Lors de la conférence de presse qui a accompagné la publication du communiqué, les responsables religieux chrétiens et musulmans se sont accordés à dire que l’incident soulevé par l’article du Washington Post ne devait pas porter de tort aux relations interreligieuses en Indonésie, ni détourner les gens de la nécessité d’aider les victimes du tsunami. Le P. Antonius Beny Susetyo, de la Commission épiscopale pour les affaires interreligieuses, a déclaré que le communiqué était “un rappel aux organisations étrangères à respecter le pluralisme religieux en Indonésie”. Afin d’échapper à tout soupçon de prosélytisme, les évêques catholiques, a-t-il poursuivi, ont donné ordre aux orphelinats chrétiens de ne pas accepter chez eux d’enfants venus d’Aceh.

Selon le Rév. Weinata Sairin, de la Communion des Eglises (protestantes) d’Indonésie, WorldHelp n’est en aucune façon liée à l’une ou l’autre des Eglises de la Communion. “Notre position est claire, a-t-il ajouté. Toute adoption doit se faire en respect des lois sur la protection de l’enfance. Nous respectons la loi qui stipule qu’un enfant doit être élevé par des personnes de sa religion.”

Enfin, Masdar Farid Masudi, de la Nahdlatul Ulama, a déclaré qu’étant donné le caractère sensible des questions liées à la religion, à la culture et à la sécurité à Aceh, province musulmane à 99 %, la prudence était de mise. En dehors d’Aceh, la rumeur se répand rapidement dans certains cercles musulmans selon laquelle l’intervention des ONG étrangères à Aceh cache une politique de “christianisation a souligné un autre responsable musulman (1).

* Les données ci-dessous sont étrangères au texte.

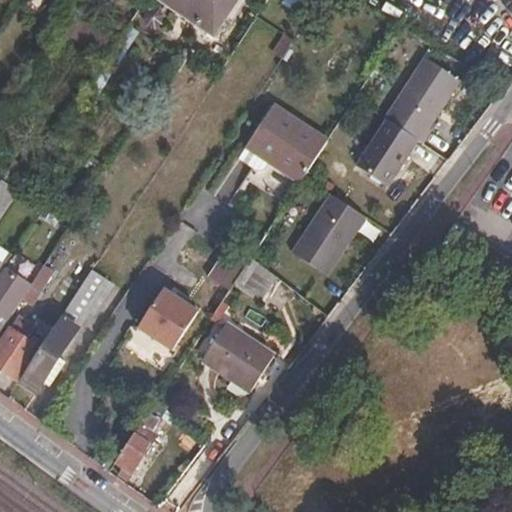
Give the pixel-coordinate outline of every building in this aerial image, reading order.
[(239,0),(163,0),(217,36),(239,0)] [(392,130),(394,131),(424,153),(429,156),(438,144),(435,142),(469,95),(433,70),(392,130)] [(335,149),(283,112),(256,153),(276,167),(307,189),(310,185),(335,149)] [(424,153),(394,131),(362,177),(392,199),(424,153)] [(276,167),(256,153),(247,166),(267,181),(276,167)] [(32,172),(16,160),(0,184),(0,199),(9,206),(20,189),(32,172)] [(373,226),(337,203),(298,262),(334,286),(373,226)] [(511,255),(456,221),(443,244),(511,288),(511,255)] [(239,289),(259,304),(276,279),(255,265),(239,289)] [(276,279),(259,304),(264,307),(281,283),(276,279)] [(10,289),(0,282),(0,312),(14,292),(10,289)] [(200,310),(164,287),(137,330),(172,352),(200,310)] [(20,304),(14,300),(5,315),(11,318),(20,304)] [(80,327),(64,316),(21,381),(38,392),(80,327)] [(213,370),(238,334),(228,327),(203,362),(213,370)] [(21,335),(10,329),(0,343),(0,367),(16,378),(37,346),(28,340),(30,336),(23,332),(21,335)] [(238,334),(213,370),(249,396),(274,361),(238,334)] [(511,402),(477,421),(504,476),(511,472),(511,402)] [(166,415),(156,408),(146,422),(157,428),(166,415)] [(464,427),(417,450),(442,508),(491,484),(464,427)] [(158,440),(142,429),(117,465),(134,476),(158,440)]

De retour d’Aceh où il était parti pour une mission d’aide humanitaire, un pasteur protestant, le Rév. Albertus Patti, a toutefois précisé que ce n’est qu’une fois de retour à Djakarta qu’il a entendu parler de cette affaire. A Aceh, aucune rumeur relative à la “christianisation” n’était parvenue jusqu’à lui.

Par ailleurs, selon des dépêches d’agence de presse, des groupes islamises indonésiens qui sont arrivés à Aceh (2) n’hésitent pas à lier aide humanitaire et enseignement religieux. L’AFP rapporte ainsi le cas d’un médecin envoyé à Banda Aceh par le Centre islamique Ukuhwah. Le médecin explique que lui et ses pairs soignent trois cents personnes dans un camp situé à proximité de l’aéroport. “Nous les ramenons vers le Coran et la sunna, la tradition du Prophète. Nous apprenons aux enfants à bien lire le Coran après la prière du soir. Nous apprenons aux mères à porter le hijab (le foulard islamique) précise-t-il (3).